We need a ‘single-point’ military adviser

This oft-heard statement is flawed. The CJCS is unambiguously designated the ‘principal military adviser’ to the President, the National Security Council and the secretary of defence. Yes, the CJCS would certainly be the individual most consulted by the defence secretary or in our case, by the political leadership. But in no country, whether a democracy or an authoritarian regime, would ‘single-point’ advice be necessarily acceptable or advisable. The GNA, in fact, clearly lays down the process to be followed in case any member has a different opinion or advice to give.

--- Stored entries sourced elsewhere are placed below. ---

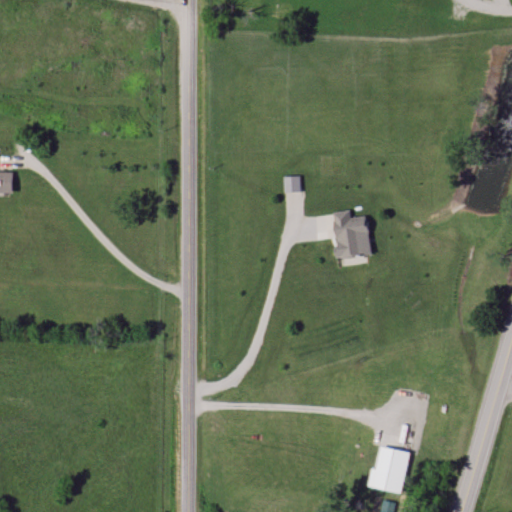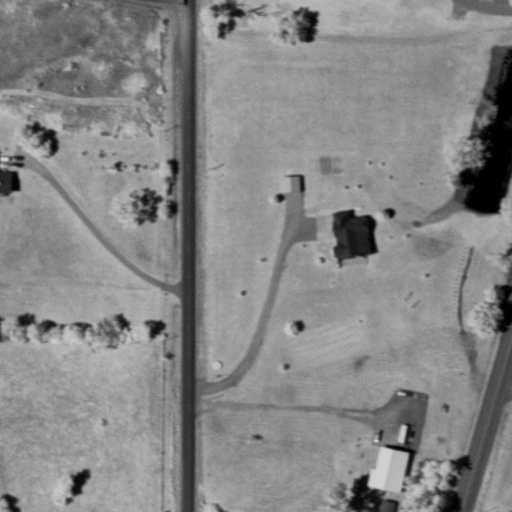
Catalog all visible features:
road: (178, 2)
road: (480, 10)
building: (6, 183)
road: (96, 233)
building: (351, 235)
road: (187, 255)
road: (257, 324)
road: (504, 392)
road: (287, 412)
road: (486, 425)
building: (389, 470)
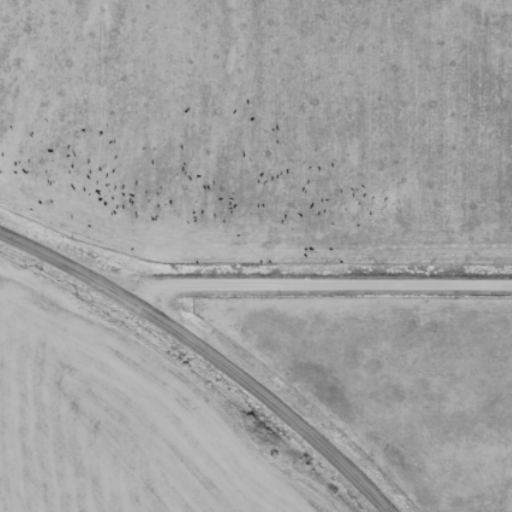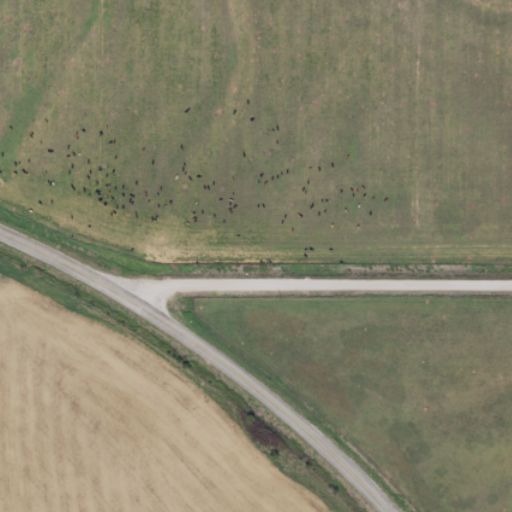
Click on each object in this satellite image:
road: (60, 262)
road: (315, 284)
road: (266, 392)
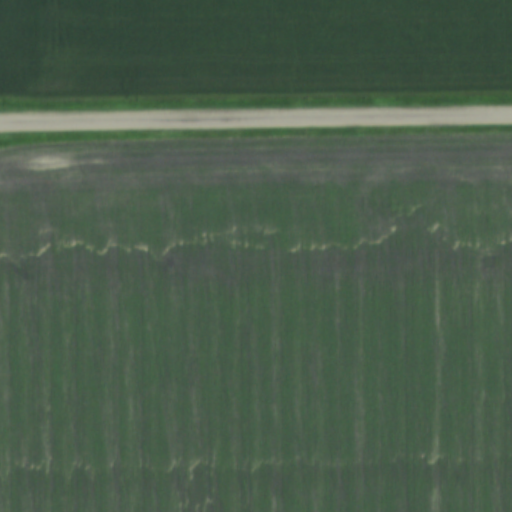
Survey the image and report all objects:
road: (256, 116)
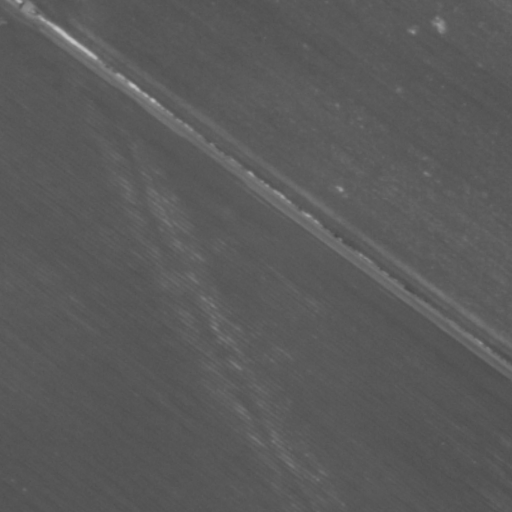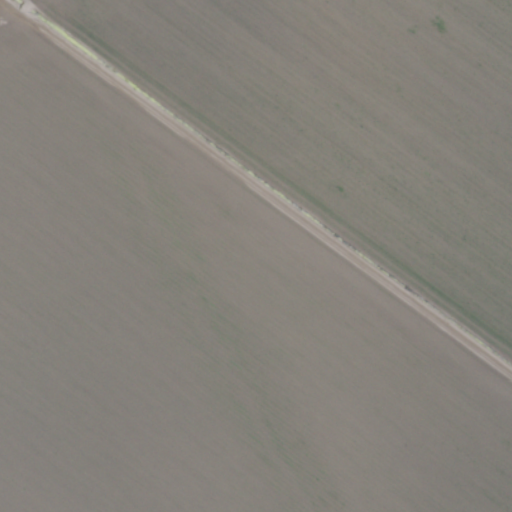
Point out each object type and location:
crop: (255, 256)
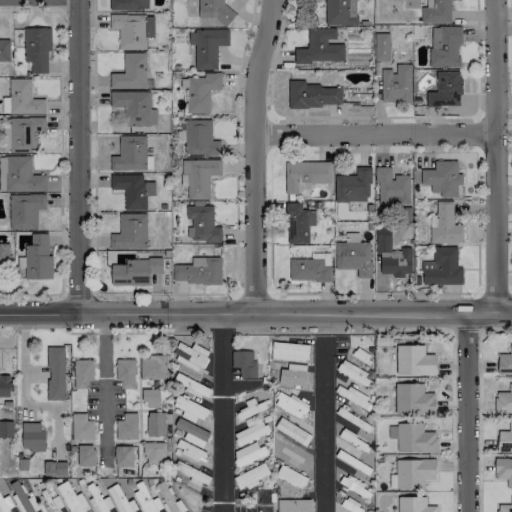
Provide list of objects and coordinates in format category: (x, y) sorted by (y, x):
building: (128, 4)
building: (212, 10)
road: (286, 10)
building: (436, 11)
building: (340, 12)
road: (38, 14)
building: (132, 30)
building: (207, 46)
building: (382, 46)
building: (444, 46)
building: (320, 47)
building: (37, 49)
building: (4, 50)
road: (511, 60)
road: (497, 61)
building: (130, 72)
building: (396, 83)
building: (445, 90)
building: (201, 92)
building: (313, 95)
building: (23, 98)
building: (134, 107)
road: (376, 130)
building: (25, 133)
building: (200, 138)
building: (5, 140)
building: (129, 154)
road: (253, 156)
road: (76, 158)
building: (19, 175)
building: (305, 175)
building: (198, 177)
building: (442, 178)
building: (353, 186)
building: (392, 188)
building: (130, 189)
building: (25, 210)
road: (497, 217)
building: (297, 222)
building: (201, 224)
building: (444, 225)
building: (130, 232)
building: (351, 237)
building: (391, 254)
building: (4, 256)
building: (37, 257)
building: (322, 257)
building: (353, 257)
building: (442, 267)
building: (308, 270)
building: (135, 271)
building: (198, 271)
road: (255, 314)
road: (35, 326)
road: (433, 328)
road: (138, 332)
road: (223, 333)
building: (289, 351)
building: (191, 356)
building: (414, 361)
building: (244, 363)
building: (504, 364)
building: (153, 367)
road: (26, 373)
building: (55, 373)
building: (82, 373)
building: (125, 373)
building: (293, 375)
road: (107, 376)
building: (5, 385)
building: (151, 398)
building: (413, 399)
building: (502, 402)
building: (291, 405)
road: (222, 412)
road: (467, 413)
building: (157, 423)
building: (81, 427)
building: (127, 427)
building: (6, 428)
road: (323, 428)
building: (32, 437)
building: (415, 438)
building: (503, 441)
building: (154, 453)
building: (86, 455)
building: (123, 456)
building: (54, 468)
building: (503, 470)
building: (414, 473)
building: (165, 494)
building: (72, 498)
building: (98, 499)
building: (120, 500)
building: (146, 500)
building: (5, 503)
building: (414, 504)
building: (294, 505)
building: (350, 505)
building: (503, 508)
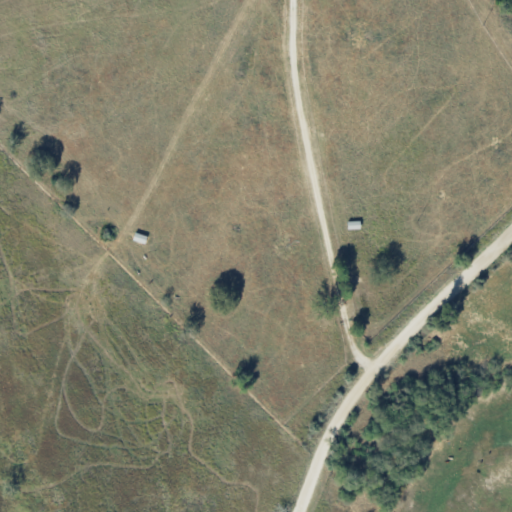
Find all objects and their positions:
road: (316, 191)
road: (383, 358)
road: (64, 456)
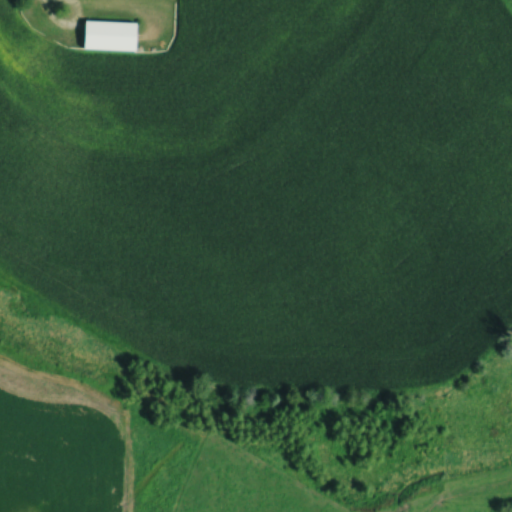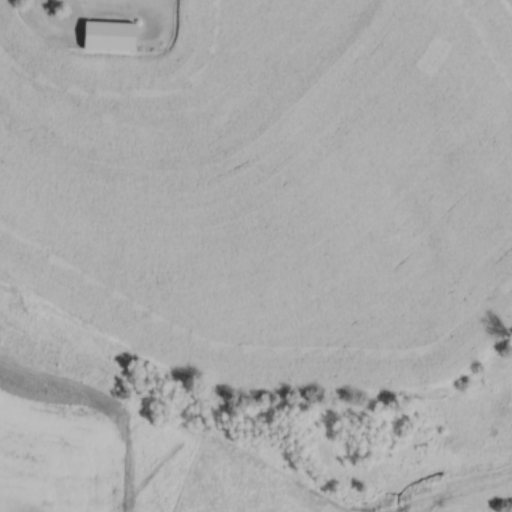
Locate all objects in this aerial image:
road: (76, 7)
building: (113, 34)
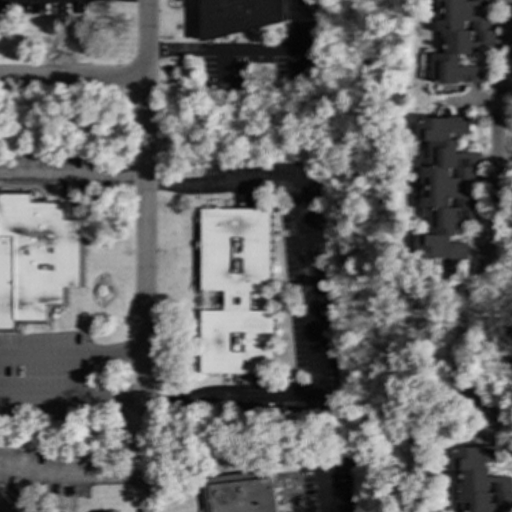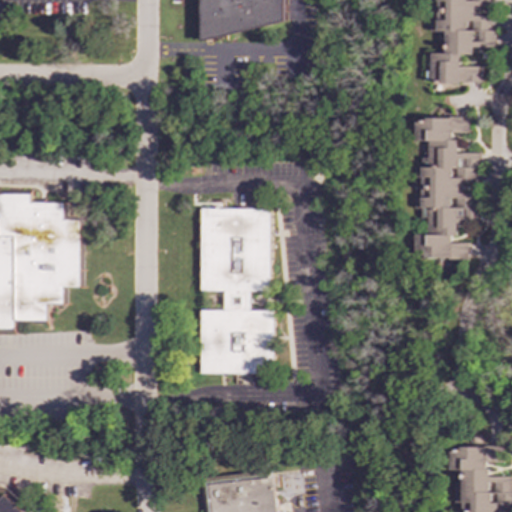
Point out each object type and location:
building: (244, 15)
building: (239, 16)
building: (459, 39)
building: (460, 40)
road: (247, 52)
road: (72, 78)
road: (72, 181)
building: (445, 188)
building: (445, 189)
road: (144, 256)
building: (35, 258)
building: (35, 258)
road: (490, 259)
building: (237, 291)
building: (237, 292)
road: (307, 300)
road: (72, 353)
road: (71, 399)
road: (71, 476)
building: (479, 480)
building: (480, 481)
building: (240, 495)
building: (240, 495)
road: (327, 495)
building: (6, 505)
building: (7, 505)
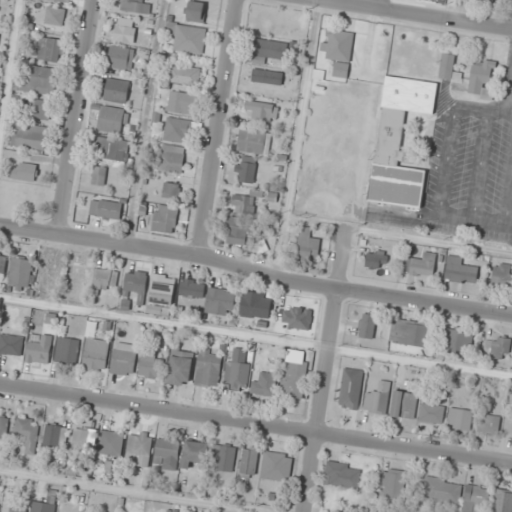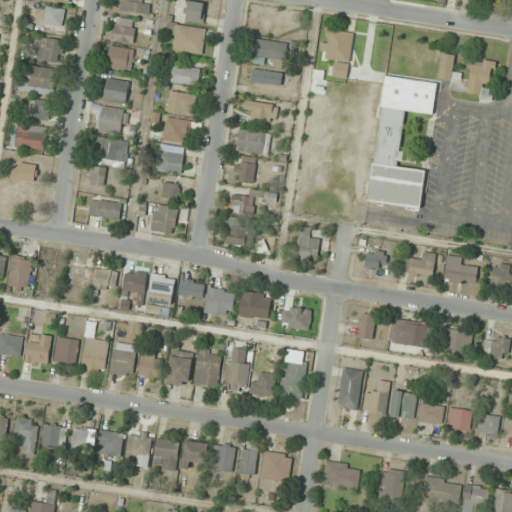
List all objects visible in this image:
building: (66, 0)
building: (482, 1)
road: (382, 5)
building: (134, 6)
building: (195, 10)
road: (415, 14)
building: (55, 16)
building: (125, 30)
building: (188, 38)
building: (339, 45)
building: (49, 49)
building: (272, 50)
building: (121, 58)
building: (448, 66)
building: (184, 75)
building: (268, 77)
building: (481, 78)
building: (42, 79)
building: (117, 90)
building: (182, 102)
building: (40, 109)
building: (260, 110)
road: (77, 117)
building: (114, 119)
road: (217, 128)
building: (178, 130)
building: (31, 137)
building: (254, 141)
building: (113, 152)
building: (172, 161)
building: (394, 165)
building: (247, 169)
parking lot: (468, 170)
building: (25, 171)
building: (99, 176)
road: (505, 179)
building: (172, 190)
building: (106, 209)
building: (165, 219)
building: (237, 232)
road: (97, 240)
building: (308, 245)
building: (376, 259)
building: (2, 262)
road: (224, 264)
building: (421, 265)
building: (460, 270)
building: (21, 273)
building: (502, 275)
building: (80, 276)
building: (106, 279)
building: (135, 282)
building: (192, 288)
building: (163, 289)
road: (381, 296)
building: (220, 301)
building: (256, 305)
building: (295, 310)
building: (367, 325)
building: (409, 333)
building: (460, 338)
building: (11, 345)
building: (497, 346)
building: (39, 349)
building: (67, 350)
building: (95, 357)
building: (124, 358)
building: (151, 364)
building: (180, 366)
building: (209, 367)
road: (326, 369)
building: (237, 376)
building: (293, 378)
building: (264, 383)
building: (351, 388)
building: (378, 398)
building: (404, 405)
building: (431, 413)
building: (460, 418)
building: (489, 424)
road: (255, 425)
building: (4, 426)
building: (27, 433)
building: (56, 436)
building: (84, 437)
building: (111, 443)
building: (141, 446)
building: (168, 452)
building: (195, 452)
building: (224, 457)
building: (249, 461)
building: (277, 466)
building: (343, 474)
building: (392, 485)
building: (442, 490)
building: (475, 497)
building: (502, 501)
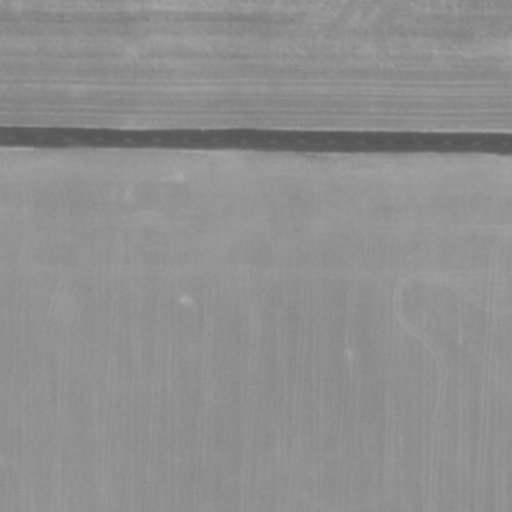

The service chiefs are very important as heads of their service as well as members of a committee; consensus among them is a good thing, dissent sometimes necessary and yesmanship is always risky.

Integrated theatre commands (ITCs) are ‘not valid in our context’

Each country will have to develop models for jointness that are likely to better suit its need for favourable war-fighting outcomes. Joint theatres were made by the Russia (and erstwhile USSR) along its territorial expanse, like in China. At this stage, they do not have theatres on a global canvas like the US. So, in our own contiguous geo-strategic environment and ‘island chains’ much thinking has gone into creating ITCs. I would prefer to call them joint theatre commands (JTC) and would want that the integration of command and control be centred in Delhi with a reconfigured integrated defence staff headquarters and single service HQs.

Arguments have been made, especially by Air Force personnel—serving and veterans—that we need not have such commands just because others have them. A counter is that we would do well to have joint commands even if no one else were to have them.

There never will be a rosily perfect time for these changes, but it is never too late or too early for jointness at the outcomes end.

The author is Rear Admiral Sudarshan Shrikhande, AVSM, IN (Retd).